“Il potere è l'afrodisiaco supremo”. Le parole di Henry Kissinger riecheggiano in ogni fotogramma de La Favorita, film che non si limita a sancire l'ammissione ufficiale di Yorgos Lanthimos nel mondo di Hollywood, ma lo fa attraverso una scommessa rischiosa e ardita: prendere un genere dai canoni precisi come il film storico in costume e sabotarlo dall'interno con le influenze della modernità. Quella a cui assistiamo, infatti, non è solo una tagliente satira sulle perversioni del potere, ma anche una perfida messa in scena dei conflitti di genere che nell'era del Me Too hanno assunto una rilevanza cruciale.

Nell'Inghilterra illuminista che gli sceneggiatori Deborah Davis e Tony McNamara vogliono raccontare, l'uomo è brutalmente schernito e privato di qualunque forza decisionale nelle meccaniche del potere; l'unica funzione del maschio è quella di morire al fronte oppure oziare a palazzo nella vana speranza di ottenere favori dalla regina Anna, divisa tra le attenzioni della gelida Lady Sarah e della spregiudicata Abigail. Uno scenario a dir poco antitetico rispetto alle gerarchie sociali del Settecento fedelmente rappresentate in Barry Lyndon, ma i contrasti con il film di Kubrick non si fermano qui: alla riproduzione pittorica del regista statunitense Lanthimos oppone una violenta deformazione dello scenario e dei personaggi in gioco, una sorta di caricatura grottesca del Secolo dei Lumi espressa dalle geometrie visive della macchina da presa, che come una telecamera a circuito chiuso si annida nelle sale del potere e rivela allo spettatore i suoi segreti più sordidi.
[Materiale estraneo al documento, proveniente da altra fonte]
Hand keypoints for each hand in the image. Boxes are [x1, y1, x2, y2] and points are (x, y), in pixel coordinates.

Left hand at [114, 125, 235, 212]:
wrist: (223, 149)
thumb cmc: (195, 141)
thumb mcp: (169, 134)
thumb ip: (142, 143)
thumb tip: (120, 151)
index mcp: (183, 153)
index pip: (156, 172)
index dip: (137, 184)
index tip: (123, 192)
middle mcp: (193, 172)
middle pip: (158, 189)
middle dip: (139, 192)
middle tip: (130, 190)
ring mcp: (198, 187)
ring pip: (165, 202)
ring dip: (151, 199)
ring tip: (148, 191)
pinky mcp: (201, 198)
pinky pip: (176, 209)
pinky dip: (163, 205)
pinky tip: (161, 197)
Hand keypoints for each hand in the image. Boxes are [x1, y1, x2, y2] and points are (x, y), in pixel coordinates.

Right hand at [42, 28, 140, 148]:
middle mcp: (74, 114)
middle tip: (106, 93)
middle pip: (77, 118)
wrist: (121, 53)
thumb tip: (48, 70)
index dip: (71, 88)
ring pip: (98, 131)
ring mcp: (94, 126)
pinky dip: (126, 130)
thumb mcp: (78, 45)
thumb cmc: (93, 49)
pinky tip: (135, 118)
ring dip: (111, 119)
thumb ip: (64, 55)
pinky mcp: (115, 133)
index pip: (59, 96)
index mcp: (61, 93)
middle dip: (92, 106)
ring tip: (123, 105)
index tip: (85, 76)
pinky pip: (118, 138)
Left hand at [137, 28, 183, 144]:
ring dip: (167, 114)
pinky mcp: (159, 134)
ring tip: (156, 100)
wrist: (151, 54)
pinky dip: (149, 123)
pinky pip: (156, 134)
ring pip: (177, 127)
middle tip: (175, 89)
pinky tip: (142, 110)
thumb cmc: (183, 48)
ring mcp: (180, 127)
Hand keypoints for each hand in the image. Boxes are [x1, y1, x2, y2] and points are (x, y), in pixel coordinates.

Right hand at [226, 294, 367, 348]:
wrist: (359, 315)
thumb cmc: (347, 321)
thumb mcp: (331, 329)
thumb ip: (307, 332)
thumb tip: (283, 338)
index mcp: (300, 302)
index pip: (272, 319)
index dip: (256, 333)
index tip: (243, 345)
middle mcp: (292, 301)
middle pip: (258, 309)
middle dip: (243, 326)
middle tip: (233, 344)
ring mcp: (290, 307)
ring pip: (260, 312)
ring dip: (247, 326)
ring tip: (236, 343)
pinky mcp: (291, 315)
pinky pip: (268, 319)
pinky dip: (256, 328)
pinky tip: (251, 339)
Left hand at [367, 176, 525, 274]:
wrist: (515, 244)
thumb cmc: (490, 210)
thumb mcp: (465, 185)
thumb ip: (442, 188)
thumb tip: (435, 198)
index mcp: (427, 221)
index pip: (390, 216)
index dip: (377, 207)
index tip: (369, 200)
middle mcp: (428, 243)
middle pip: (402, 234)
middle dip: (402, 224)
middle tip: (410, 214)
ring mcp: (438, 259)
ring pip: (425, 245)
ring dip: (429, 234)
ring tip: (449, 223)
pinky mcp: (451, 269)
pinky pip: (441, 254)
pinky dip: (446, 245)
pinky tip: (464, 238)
Sono le donne ad avere il controllo e gli strumenti migliori per esercitarlo sono la parola e il sesso. La lotta mentale e dialettica tra le due favorite si gioca sul filo della manipolazione reciproca e dell'intimità carnale, applicata senza alcuna forma di empatia o sentimento che non siano l'egoismo e l'autoconservazione; la crudeltà delle tre protagoniste diverte perché attuata con sommo compiacimento ma è sintomo di un dolore acuto, causato da perdite e umiliazioni passate, che può essere lenito solo attraverso la sopraffazione. Inutile dire che il fascino ipnotico del film sta tutto nel talento delle sue interpreti – due su tre, si spera, in odore di Oscar – capaci di portare sullo schermo ritratti femminili di rara potenza, ma va riconosciuto il giusto merito anche alla verbosità frenetica della sceneggiatura che alleggerisce le atmosfere plumbee a cui Lanthimos ci aveva abituato e arricchisce la sua poetica nichilista con sfumature ironiche inattese.

Nonostante il suo umorismo maligno e raffinato, le riflessioni sul potere che La favorita propone al pubblico giungono ad un'unica e amara conclusione: non può esistere un padrone senza un servo da sottomettere. Sarah e Abigail si scontrano in un campo di battaglia riservato per consuetudine agli uomini e riescono a superarli in astuzia e ferocia, ma in quanto suddite il controllo sulla loro libertà e dignità individuale rimarrà sempre e solo un'utopia, ed è da questa amara constatazione che scaturisce l'enigmatica dissolvenza finale del film, dove vivi e “morti” si sovrappongono e liberano tutte le pulsioni mortifere che da sempre infestano il cinema del regista greco.